Analiza uzasadnienie zaskarżonego wyroku prowadzi do wniosku, że sąd pierwszej instancji zbadał tak sformułowane żądanie strony powodowej w kontekście wszystkich relewantnych prawnie okoliczności faktycznych, które ustalone zostały w oparciu o całokształt twierdzeń stron i przeprowadzonych na ich wniosek dowodów. Sama okoliczność, że proces subsumpcji tak ustalonego stanu faktycznego do norm prawa materialnego doprowadził sąd pierwszej instancji do uznania, że powódka nie poniosła szkody, której naprawienia się domaga, nie uzasadnia postawienia mu zarzutu nierozpoznania istoty sprawy.
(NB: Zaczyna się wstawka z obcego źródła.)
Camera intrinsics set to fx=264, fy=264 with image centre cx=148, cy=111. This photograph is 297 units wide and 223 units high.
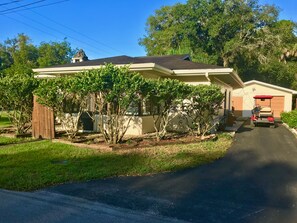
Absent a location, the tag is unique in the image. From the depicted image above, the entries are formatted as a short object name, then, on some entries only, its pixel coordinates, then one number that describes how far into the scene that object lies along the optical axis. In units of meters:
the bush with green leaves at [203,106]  9.37
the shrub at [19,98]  9.90
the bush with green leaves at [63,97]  8.61
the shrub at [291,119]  14.82
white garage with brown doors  24.92
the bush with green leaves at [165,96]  8.56
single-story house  10.66
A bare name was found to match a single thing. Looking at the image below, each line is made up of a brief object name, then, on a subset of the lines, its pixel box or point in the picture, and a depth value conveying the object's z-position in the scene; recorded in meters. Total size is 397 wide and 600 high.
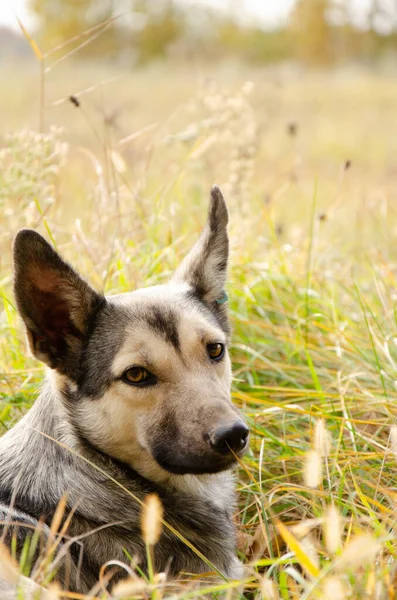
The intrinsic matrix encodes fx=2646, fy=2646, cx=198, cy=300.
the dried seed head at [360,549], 1.90
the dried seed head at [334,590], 1.89
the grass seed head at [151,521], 1.93
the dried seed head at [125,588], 1.92
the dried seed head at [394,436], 1.98
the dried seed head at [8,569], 1.95
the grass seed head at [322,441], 2.00
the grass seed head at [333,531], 1.91
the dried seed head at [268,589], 1.93
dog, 2.09
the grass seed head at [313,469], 1.95
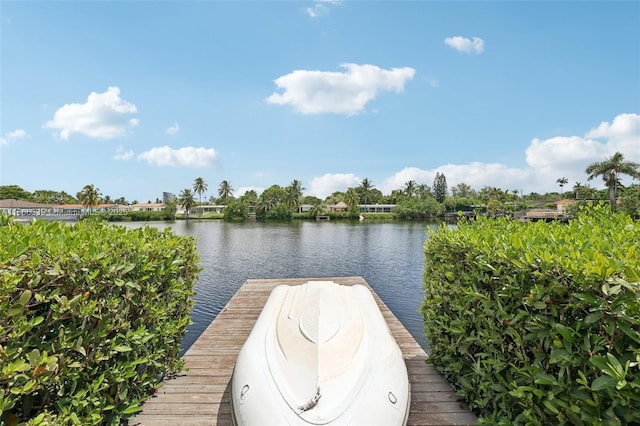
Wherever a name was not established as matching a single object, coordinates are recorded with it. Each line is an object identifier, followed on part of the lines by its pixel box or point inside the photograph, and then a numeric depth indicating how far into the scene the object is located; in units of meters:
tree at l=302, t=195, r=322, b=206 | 98.88
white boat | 2.10
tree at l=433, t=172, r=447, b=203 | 99.07
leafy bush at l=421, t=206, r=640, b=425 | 1.56
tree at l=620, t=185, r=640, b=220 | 29.19
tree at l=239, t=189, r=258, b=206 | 76.19
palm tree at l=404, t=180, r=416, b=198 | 93.88
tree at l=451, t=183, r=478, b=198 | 110.56
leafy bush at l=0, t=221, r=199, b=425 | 1.80
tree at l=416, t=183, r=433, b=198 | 93.12
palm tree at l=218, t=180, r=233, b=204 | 87.75
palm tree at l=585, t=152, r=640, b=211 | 37.97
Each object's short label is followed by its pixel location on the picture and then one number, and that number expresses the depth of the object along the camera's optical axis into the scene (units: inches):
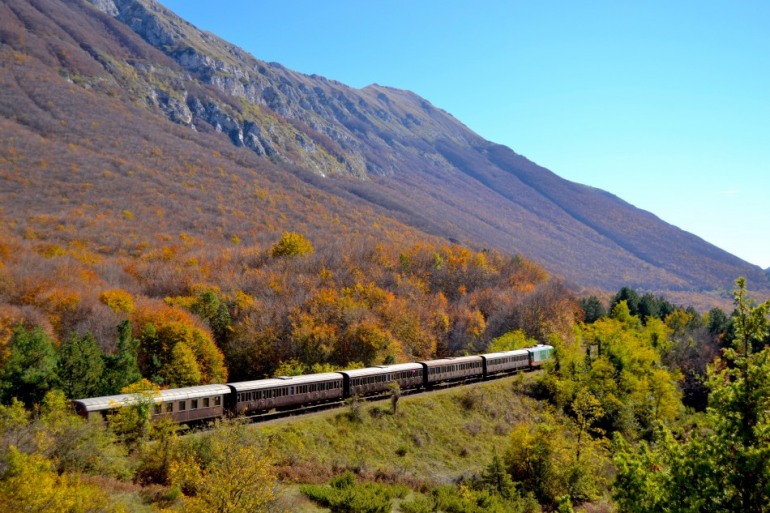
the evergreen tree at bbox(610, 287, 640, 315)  3865.7
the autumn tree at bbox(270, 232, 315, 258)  3804.6
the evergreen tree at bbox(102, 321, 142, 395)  1641.2
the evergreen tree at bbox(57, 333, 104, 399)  1567.4
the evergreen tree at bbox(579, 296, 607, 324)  3735.2
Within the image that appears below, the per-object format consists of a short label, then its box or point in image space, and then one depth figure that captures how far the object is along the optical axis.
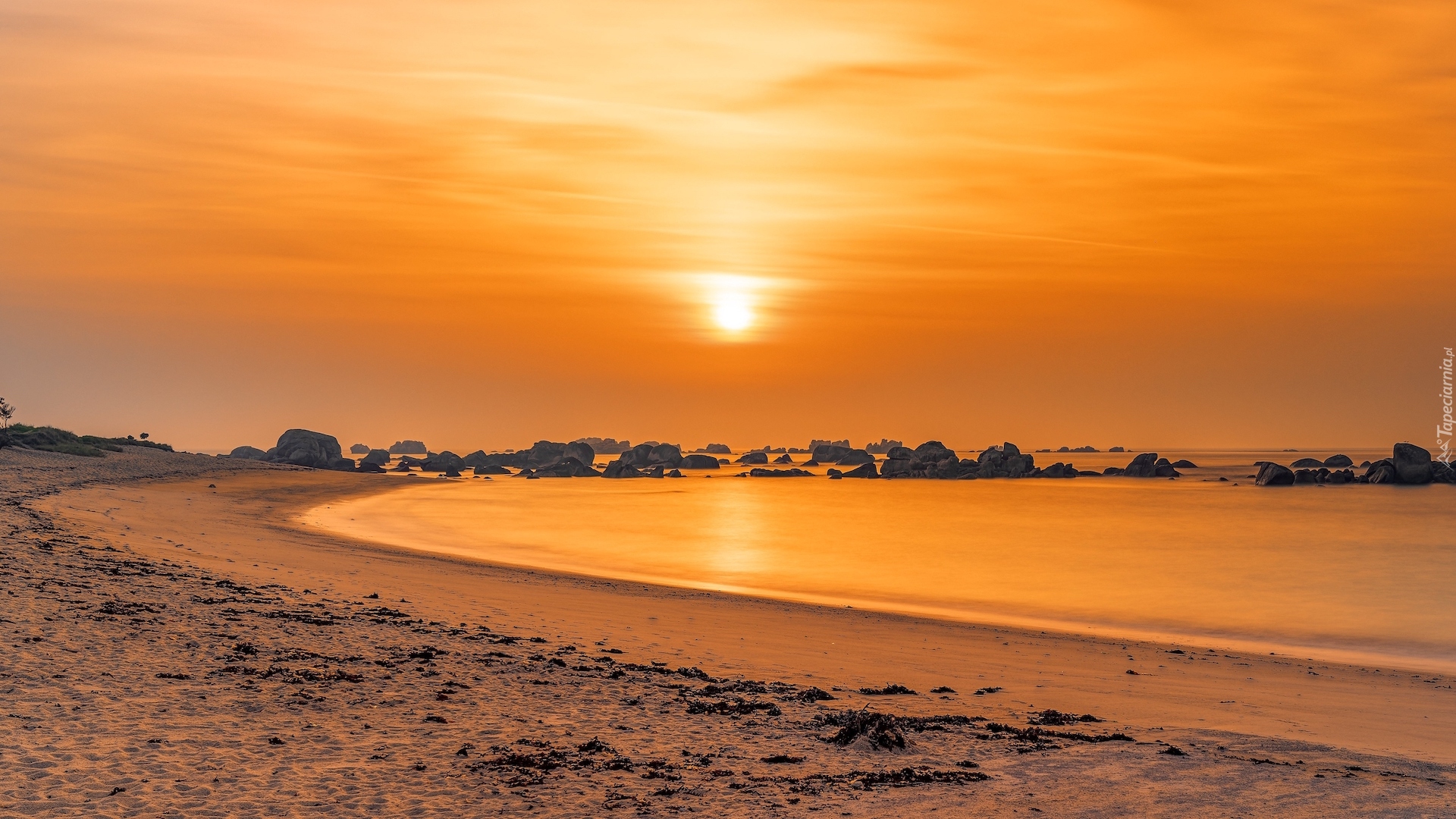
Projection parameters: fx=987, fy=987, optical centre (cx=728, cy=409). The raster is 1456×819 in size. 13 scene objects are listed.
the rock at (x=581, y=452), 174.75
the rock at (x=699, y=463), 185.75
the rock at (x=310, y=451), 121.88
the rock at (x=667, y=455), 173.12
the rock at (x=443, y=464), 144.75
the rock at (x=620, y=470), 151.50
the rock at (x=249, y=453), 142.88
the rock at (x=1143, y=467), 159.50
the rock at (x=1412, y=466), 113.21
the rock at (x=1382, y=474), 113.38
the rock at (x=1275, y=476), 120.00
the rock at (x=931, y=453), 149.88
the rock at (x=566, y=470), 150.12
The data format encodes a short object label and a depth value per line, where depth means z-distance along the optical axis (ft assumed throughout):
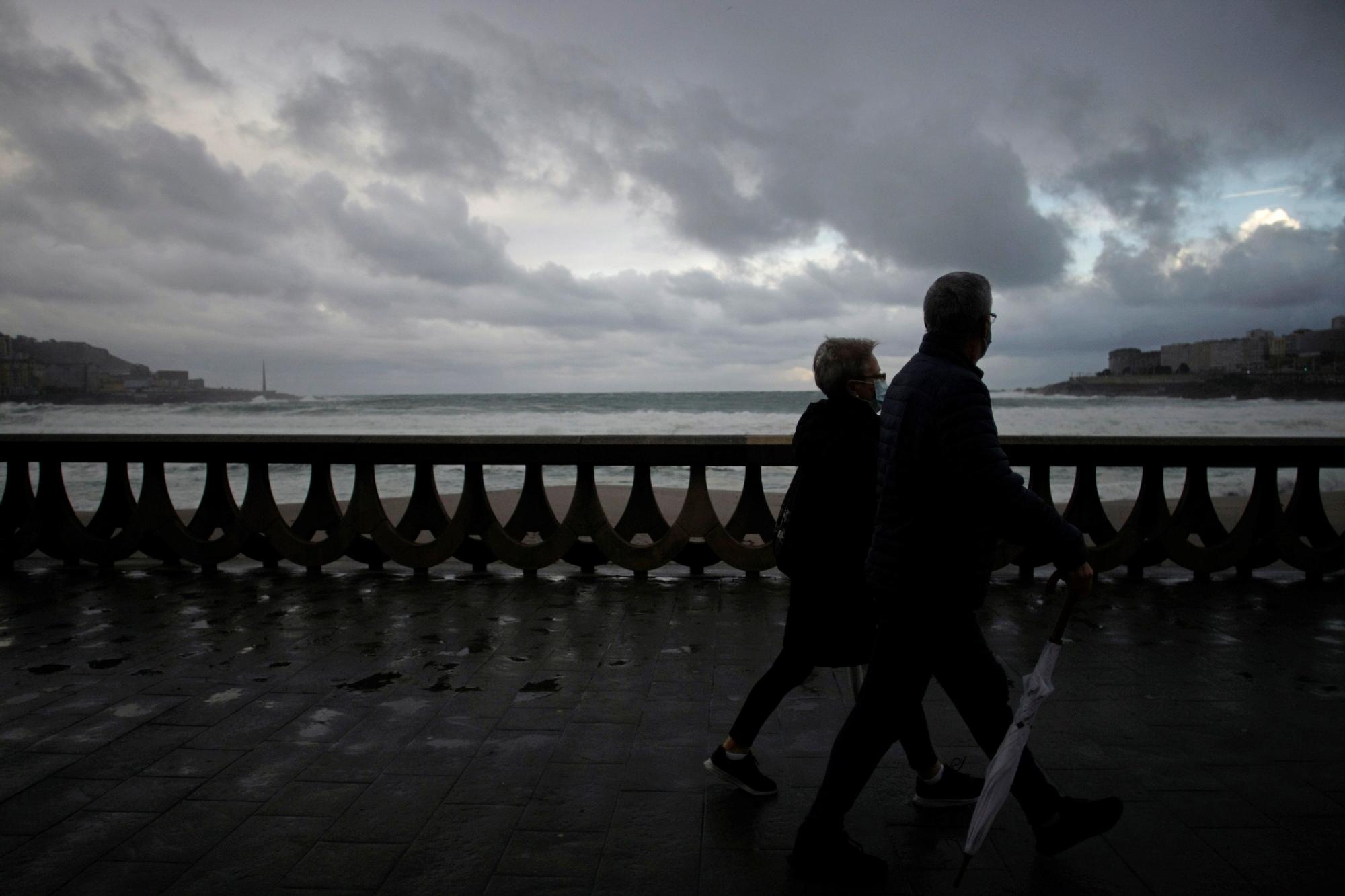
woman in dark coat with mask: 9.52
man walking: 8.21
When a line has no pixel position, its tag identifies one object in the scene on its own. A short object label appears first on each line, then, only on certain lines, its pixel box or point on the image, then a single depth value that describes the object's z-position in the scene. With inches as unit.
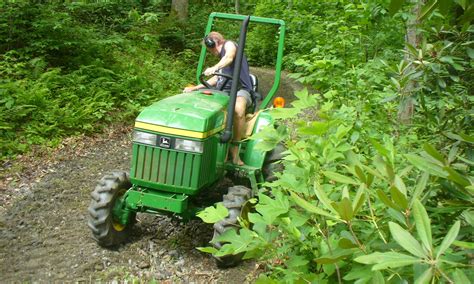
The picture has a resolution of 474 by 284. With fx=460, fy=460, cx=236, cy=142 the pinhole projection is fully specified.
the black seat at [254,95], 208.2
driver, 191.9
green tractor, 160.1
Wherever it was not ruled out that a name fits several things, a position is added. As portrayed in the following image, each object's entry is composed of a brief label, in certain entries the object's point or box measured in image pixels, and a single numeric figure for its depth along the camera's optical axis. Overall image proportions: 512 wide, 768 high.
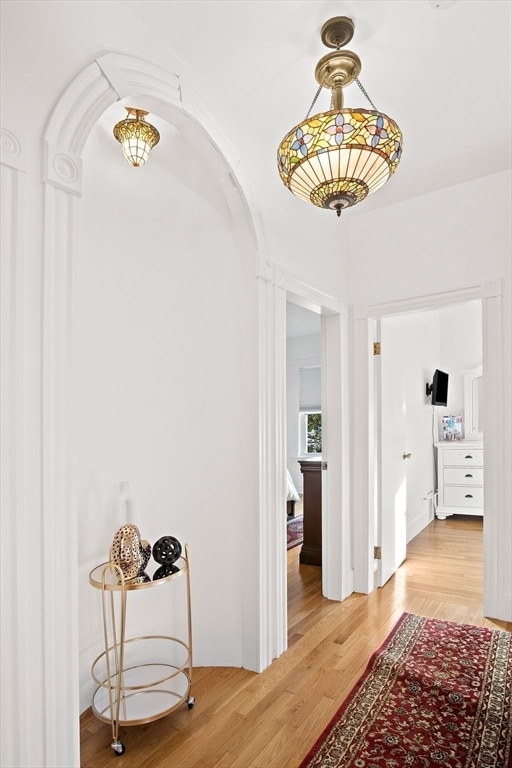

Sąd Okręgowy zauważył, że skarżąca nierozpoznania istoty sprawy doszukiwała się w zaniechaniu przez sąd ustaleniu wysokości szkody rozumianej jako różnica pomiędzy wartością samochodu marki r. (...) o numerze rejestracyjnym (...) w stanie istniejącym przed zaistnieniem wypadku z dnia 14 lutego 2014 roku a wartością tego samego pojazdu w stanie uszkodzonym. Nie budzi wątpliwości, że sąd nie ustalił rozmiaru tak rozumianego uszczerbku w majątku powódki, jednak nie można się w tym zakresie doszukiwać się nierozpoznania istoty sprawy.

Sąd pierwszej instancji w tym zakresie przedstawił bowiem swoje stanowisko sprowadzające się do konkluzji, że zaistniała w dniu 14 lutego 2012 roku kolizja, w związku z nieodpłatnym zbyciem pojazdu w stanie uszkodzonym, nie miała wpływu na stan majątkowy powódki, a tym samym nie doszło do powstania po jej stronie szkody. Tym samym Sąd Rejonowy dokonał subsumpcji ustalonego stanu faktycznego do norm prawa materialnego, rozstrzygając o istocie żądania pozwu. Odmienną kwestią jest natomiast ocena prawidłowości dokonanej przez sąd pierwszej instancji wykładni przepisów prawa materialnego w kontekście rozumienia pojęcia szkody oraz zasad ustalenia jej wysokości.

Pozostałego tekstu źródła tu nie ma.